# squirrelmail/postfix issue



## artcurmudgeon (Jan 14, 2010)

Luckily its not broken....

I work as a sysadmin for a school district and all of our backbone services(web/mail/dns/mysql/moodlw) are all run on freebsd.

Here is my problem, we just got a new superintendent and she would like all the email addresses in the district in her addressbook. I need to find a way to export this from postfix as a csv file so I can reimport it into squirrelmail. I have looked at postfixadmin and while it shows email address and unsername it doesnt have a function for an export.

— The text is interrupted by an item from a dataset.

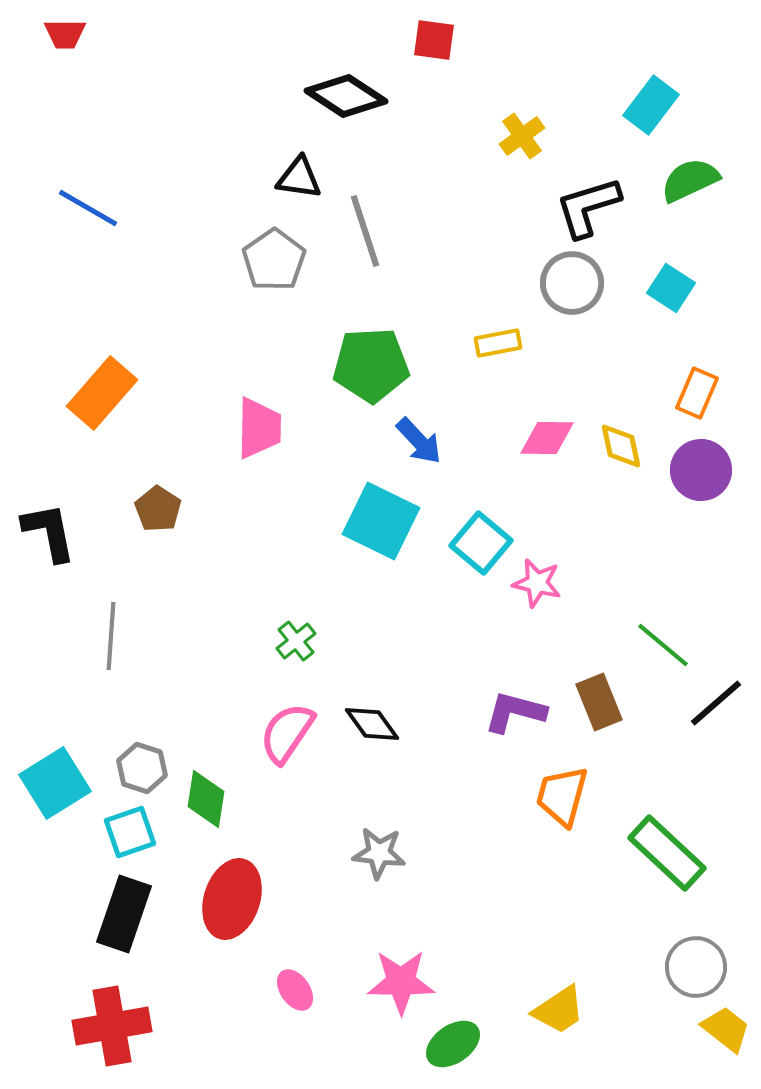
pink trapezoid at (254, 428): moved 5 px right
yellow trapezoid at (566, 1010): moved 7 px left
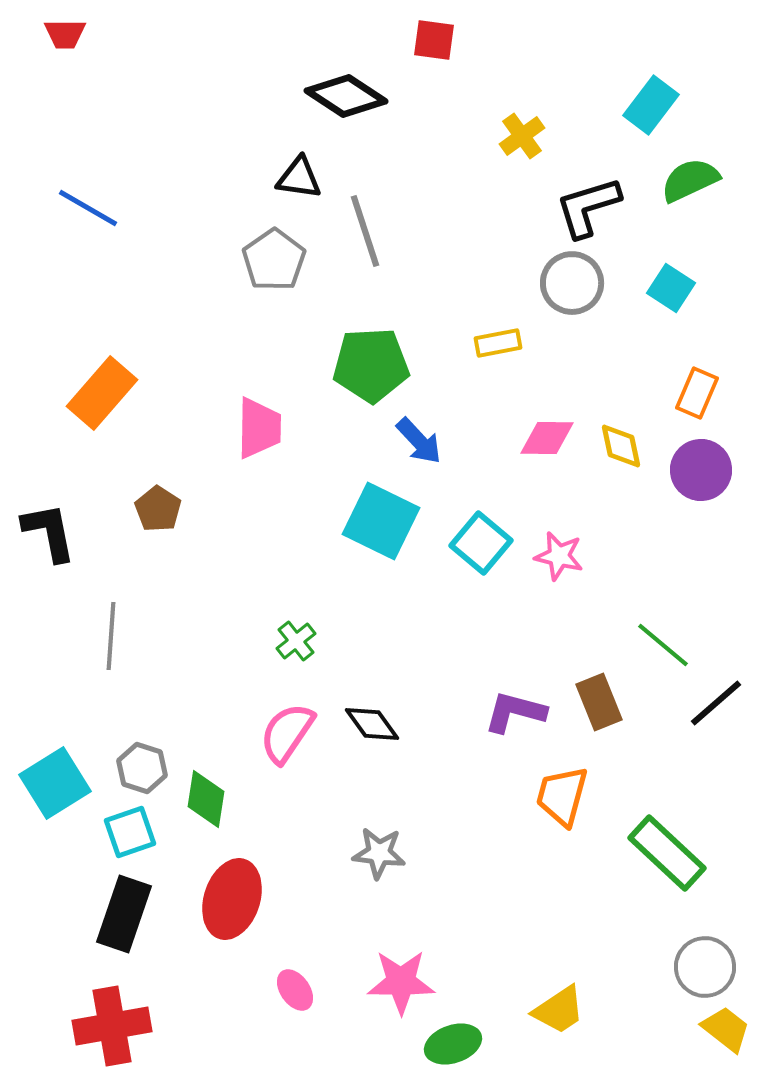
pink star at (537, 583): moved 22 px right, 27 px up
gray circle at (696, 967): moved 9 px right
green ellipse at (453, 1044): rotated 16 degrees clockwise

I also tried to get a member list from mailman but even after editing the file I still get errors...

Any Thoughts?

thanks


----------



## dennylin93 (Jan 14, 2010)

What backend are you using for the accounts?


----------



## artcurmudgeon (Jan 14, 2010)

this server was set up with mysql/postfix/procmail/imap/squirrelmail..


----------



## Ruler2112 (Jan 14, 2010)

I don't know if it'll give you the format that you're looking for, but webmin has a feature to export user information.


----------



## crsd (Jan 14, 2010)

Try using [cmd=""]mysql -u postfix -p postfix -Bs -e 'SELECT name,username FROM mailbox;' | tr '\t' ',' > addr.csv[/cmd]


----------



## dennylin93 (Jan 15, 2010)

Do an SQL query to get a dump of all the addresses (something similar to crsd's query).


----------